PROBLEM DESCRIPTION: Repeat the entries below word for word, starting at the line that contains "family: Anystidae" and ending at the line that contains "family: Azotidae", with both of those lines included. Leave the pictures out of your answer.
☆ ☆ ☆ ☆ ☆ ☆ ☆
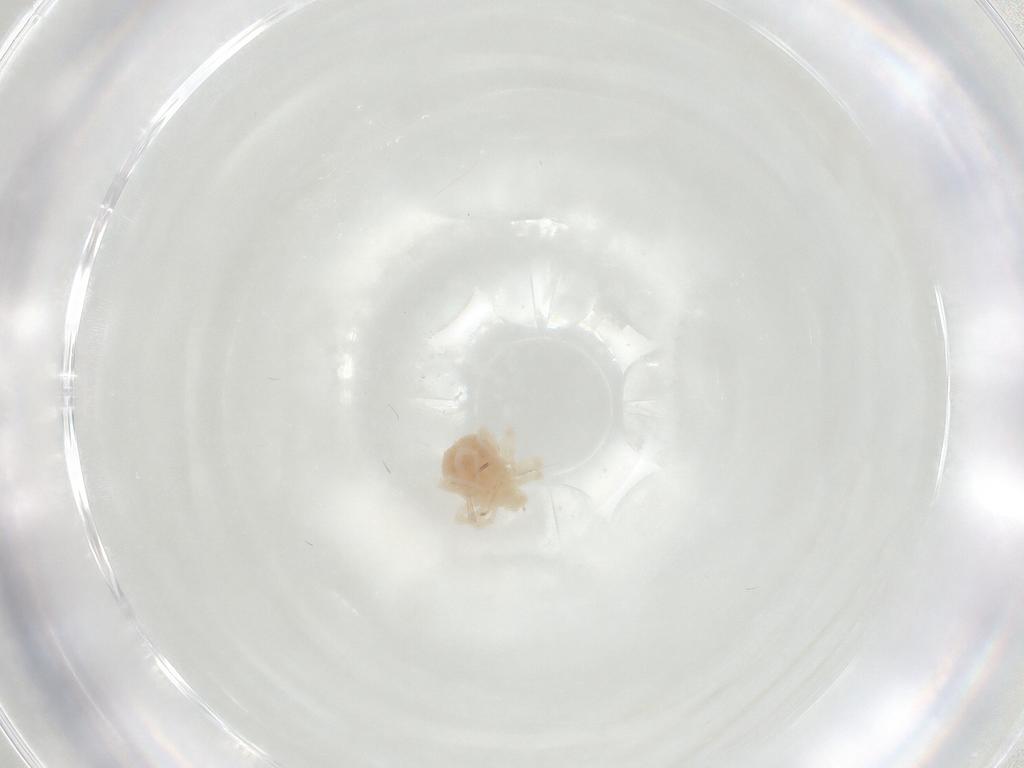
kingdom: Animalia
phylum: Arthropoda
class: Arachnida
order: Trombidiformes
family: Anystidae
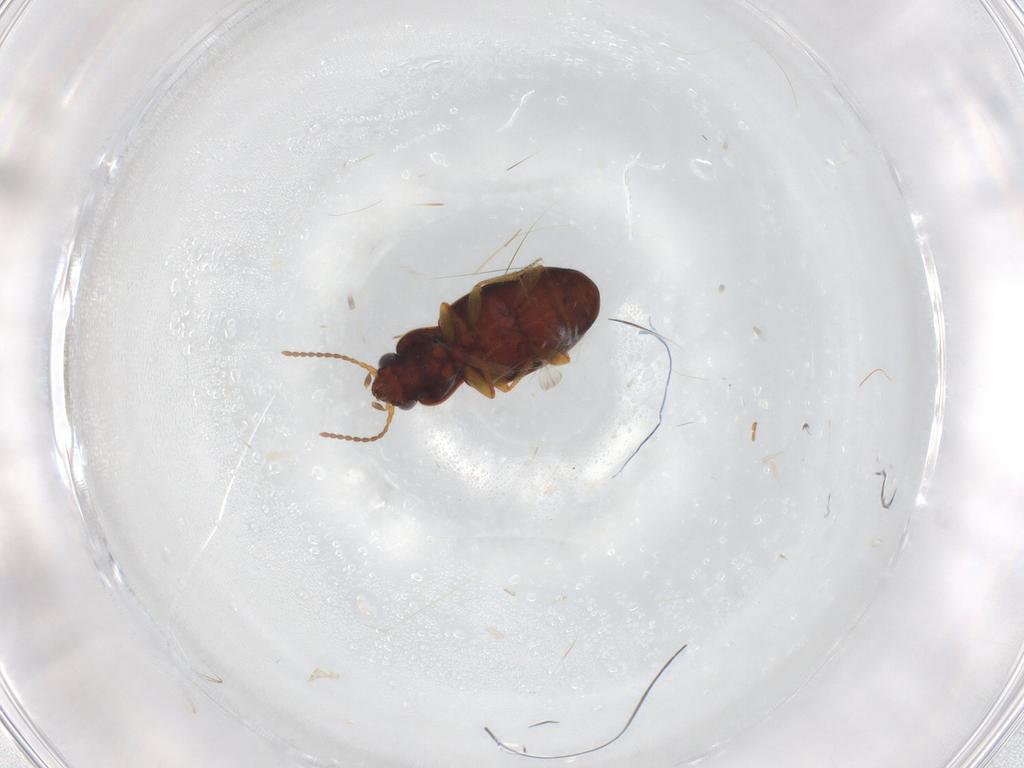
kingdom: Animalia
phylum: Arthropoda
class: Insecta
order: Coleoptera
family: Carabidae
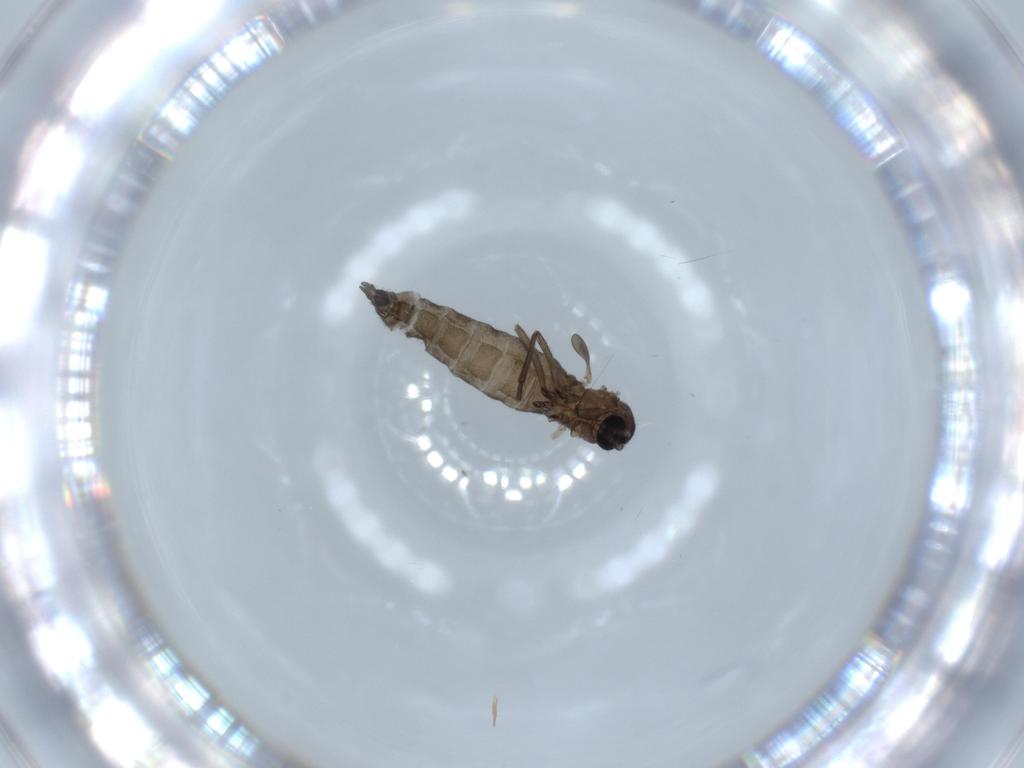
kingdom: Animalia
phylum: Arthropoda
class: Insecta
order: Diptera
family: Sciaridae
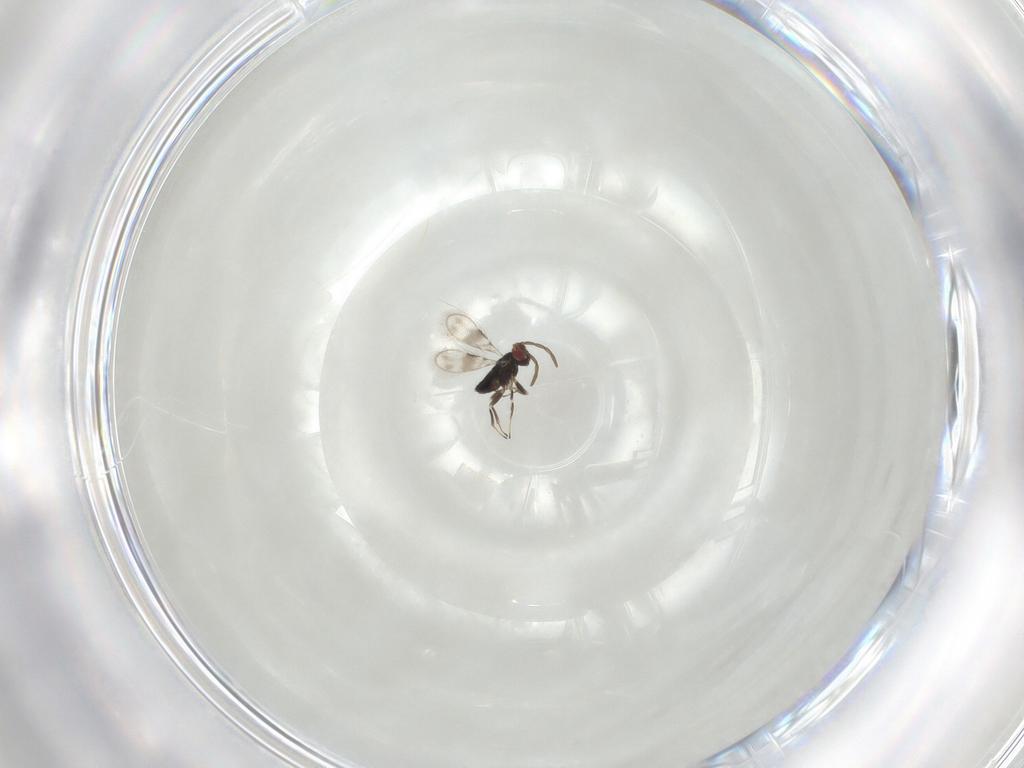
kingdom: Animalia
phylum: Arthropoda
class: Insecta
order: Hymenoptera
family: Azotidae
☆ ☆ ☆ ☆ ☆ ☆ ☆
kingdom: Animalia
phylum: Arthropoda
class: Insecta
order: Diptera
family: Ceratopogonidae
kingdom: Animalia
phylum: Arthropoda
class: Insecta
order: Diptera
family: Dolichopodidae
☆ ☆ ☆ ☆ ☆ ☆ ☆
EXERCISE OUTPUT:
family: Anystidae
kingdom: Animalia
phylum: Arthropoda
class: Insecta
order: Coleoptera
family: Carabidae
kingdom: Animalia
phylum: Arthropoda
class: Insecta
order: Diptera
family: Sciaridae
kingdom: Animalia
phylum: Arthropoda
class: Insecta
order: Hymenoptera
family: Azotidae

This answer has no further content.